The Punkest of Almost Rock Stars

What to do after you've been kicked out of two of the biggest bands in rock? Go special forces of course:

Even with more than 20 years of perspective, Everman still doesn’t have a clear answer for what went wrong. “To be honest, I never had any expectations about the gig,” he told me. “It just ended.” In “Come as You Are,” the definitive book on Nirvana, by Michael Azerrad, Cobain dismissed Everman as a “moody metalhead.” Even worse, he boasted about not paying Everman back for “Bleach,” claiming it was payment for “mental damages.” In Nirvana — a band with a lead singer so famously tortured that he would commit suicide — Jason Everman was kicked out for being a head case…

Everman had always liked Nirvana, but he loved Soundgarden. Playing bass for them — on the verge of stardom as they were — was the most-coveted gig in Seattle — even one of Everman’s old friends, Ben Shepherd, auditioned. Soundgarden, meanwhile, had called Jason right away. “We knew things ended with Nirvana on less-than-ideal terms,” Kim Thayil, their guitarist, told me. “He didn’t fit with Nirvana? Big deal. That’s them. We’re Soundgarden. We’re a different animal.” In the first audition, he impressed them all. “Jason was the guy,” Soundgarden’s drummer, Matt Cameron, remembered. “Jason came prepared.” After the disaster with Nirvana, now Everman was playing bass for his favorite Seattle band. He couldn’t believe his luck. As he put it to me, “What were the chances of all that happening?”…

When Soundgarden returned home, they called a band meeting. Jason showed up on Cameron’s porch thinking it was about the next record. Thayil told me, “I thought I would be diplomatic . . . and wasn’t getting to the point.” He said Chris Cornell, Soundgarden’s singer, finally cut to the chase: It wasn’t working out, Cornell said. Thayil remembers thinking: We’re not behaving like a band. I’m not happy. No one here is happy. No one’s talking to each other. Just like that, Everman was fired again…

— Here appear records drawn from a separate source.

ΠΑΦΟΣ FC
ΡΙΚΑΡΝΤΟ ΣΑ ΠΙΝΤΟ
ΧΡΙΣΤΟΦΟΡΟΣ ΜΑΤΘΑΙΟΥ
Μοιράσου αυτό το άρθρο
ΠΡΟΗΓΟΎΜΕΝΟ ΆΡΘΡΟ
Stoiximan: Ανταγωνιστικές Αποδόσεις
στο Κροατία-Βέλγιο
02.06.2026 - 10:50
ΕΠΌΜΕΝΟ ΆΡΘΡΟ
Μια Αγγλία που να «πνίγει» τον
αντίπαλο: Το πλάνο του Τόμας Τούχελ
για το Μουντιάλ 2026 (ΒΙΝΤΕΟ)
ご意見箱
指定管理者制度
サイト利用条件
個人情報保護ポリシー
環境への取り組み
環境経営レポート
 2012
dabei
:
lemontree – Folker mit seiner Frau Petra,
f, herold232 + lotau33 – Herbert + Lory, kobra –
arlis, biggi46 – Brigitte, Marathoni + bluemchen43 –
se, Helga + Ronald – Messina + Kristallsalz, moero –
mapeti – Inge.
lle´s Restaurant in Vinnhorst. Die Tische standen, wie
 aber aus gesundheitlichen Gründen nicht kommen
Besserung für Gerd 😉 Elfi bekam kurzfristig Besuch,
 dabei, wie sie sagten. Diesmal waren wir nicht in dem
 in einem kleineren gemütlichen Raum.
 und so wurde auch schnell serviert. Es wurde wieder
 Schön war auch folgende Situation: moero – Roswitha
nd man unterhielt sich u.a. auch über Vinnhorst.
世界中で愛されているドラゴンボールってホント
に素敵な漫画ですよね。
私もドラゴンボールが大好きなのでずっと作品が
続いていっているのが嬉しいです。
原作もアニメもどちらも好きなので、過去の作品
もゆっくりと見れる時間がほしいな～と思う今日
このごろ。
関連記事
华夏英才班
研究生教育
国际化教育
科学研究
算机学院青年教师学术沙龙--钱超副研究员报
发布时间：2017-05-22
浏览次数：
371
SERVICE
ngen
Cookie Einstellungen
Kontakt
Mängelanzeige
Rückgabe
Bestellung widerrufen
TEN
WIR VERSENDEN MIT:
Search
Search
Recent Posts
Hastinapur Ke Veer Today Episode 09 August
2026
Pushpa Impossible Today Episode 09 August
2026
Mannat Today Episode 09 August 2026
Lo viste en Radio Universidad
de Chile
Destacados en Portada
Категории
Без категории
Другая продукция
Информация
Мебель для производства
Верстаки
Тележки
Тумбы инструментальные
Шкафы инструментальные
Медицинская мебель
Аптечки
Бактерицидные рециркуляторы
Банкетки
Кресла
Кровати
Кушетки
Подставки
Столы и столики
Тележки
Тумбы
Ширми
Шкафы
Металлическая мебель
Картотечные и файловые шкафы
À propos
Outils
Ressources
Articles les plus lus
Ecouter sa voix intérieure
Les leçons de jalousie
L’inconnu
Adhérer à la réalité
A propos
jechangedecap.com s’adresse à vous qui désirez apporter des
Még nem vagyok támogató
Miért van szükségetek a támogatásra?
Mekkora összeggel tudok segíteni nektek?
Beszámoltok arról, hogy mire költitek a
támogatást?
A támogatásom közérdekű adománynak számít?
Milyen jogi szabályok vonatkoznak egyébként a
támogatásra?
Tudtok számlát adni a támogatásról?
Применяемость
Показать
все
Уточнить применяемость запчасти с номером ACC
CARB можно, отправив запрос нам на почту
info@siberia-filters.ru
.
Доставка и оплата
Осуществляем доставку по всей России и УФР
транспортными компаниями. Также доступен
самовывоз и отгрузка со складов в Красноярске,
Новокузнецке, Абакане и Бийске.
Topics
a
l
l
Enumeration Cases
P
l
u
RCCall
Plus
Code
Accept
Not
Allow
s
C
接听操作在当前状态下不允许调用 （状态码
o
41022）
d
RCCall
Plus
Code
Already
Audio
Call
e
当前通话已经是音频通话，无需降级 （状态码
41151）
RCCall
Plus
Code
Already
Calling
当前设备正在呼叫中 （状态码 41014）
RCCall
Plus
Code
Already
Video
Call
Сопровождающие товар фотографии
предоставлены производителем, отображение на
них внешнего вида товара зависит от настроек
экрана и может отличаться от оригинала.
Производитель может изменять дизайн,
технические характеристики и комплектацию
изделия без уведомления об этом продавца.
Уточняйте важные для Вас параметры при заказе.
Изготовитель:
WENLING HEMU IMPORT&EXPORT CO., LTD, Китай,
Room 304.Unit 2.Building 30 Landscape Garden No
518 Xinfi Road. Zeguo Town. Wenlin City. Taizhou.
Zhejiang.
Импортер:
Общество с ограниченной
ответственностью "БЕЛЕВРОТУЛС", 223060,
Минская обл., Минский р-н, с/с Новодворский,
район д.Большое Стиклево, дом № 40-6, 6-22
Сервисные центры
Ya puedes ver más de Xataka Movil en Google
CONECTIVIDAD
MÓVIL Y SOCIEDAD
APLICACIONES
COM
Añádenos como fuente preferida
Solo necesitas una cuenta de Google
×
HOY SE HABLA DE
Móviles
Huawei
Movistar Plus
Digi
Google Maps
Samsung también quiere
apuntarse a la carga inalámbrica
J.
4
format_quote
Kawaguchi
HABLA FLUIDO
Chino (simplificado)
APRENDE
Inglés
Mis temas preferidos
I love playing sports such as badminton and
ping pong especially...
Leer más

When he arrived for basic training at Fort Benning, his hair was cut, his nose ring was removed; he was as anonymous as every other recruit. At 26, he wasn’t an old-timer, but he was close to it. Training had been going on for about a month when Cobain committed suicide and Everman’s rock past was discovered, which gave more ammunition to the drill sergeants. There was a lot of “O.K., rock star, give me 50.” Everman insists he didn’t expect anything else…

I wanted to know every detail, but he wouldn’t say much. Or couldn’t. There’s a code among Special Forces: they don’t talk about what they do. I actually think this was part of the appeal for Everman. After having such a public rock face, he went for something that wasn’t just anonymous; it was classified. Mimi once met a couple of Special Forces guys who idolized Jason. “They didn’t approach like the usual fanboys who asked, ‘Your brother was in Nirvana?’ ” she said. “No, they came to me like: ‘Jason Everman is your brother?’ ” One turned to the other and said, “Dude, do you know what that guy’s done?”…

After he left the military in 2006, he used the G.I. Bill to apply to two places: Seattle University and Columbia University. He says he threw Columbia in almost as a joke. General McChrystal wrote a letter of recommendation. To Everman’s shock, he was accepted. “It’s almost like a dare that went too far — and it keeps going.” At 45, he just received his bachelor’s degree in philosophy.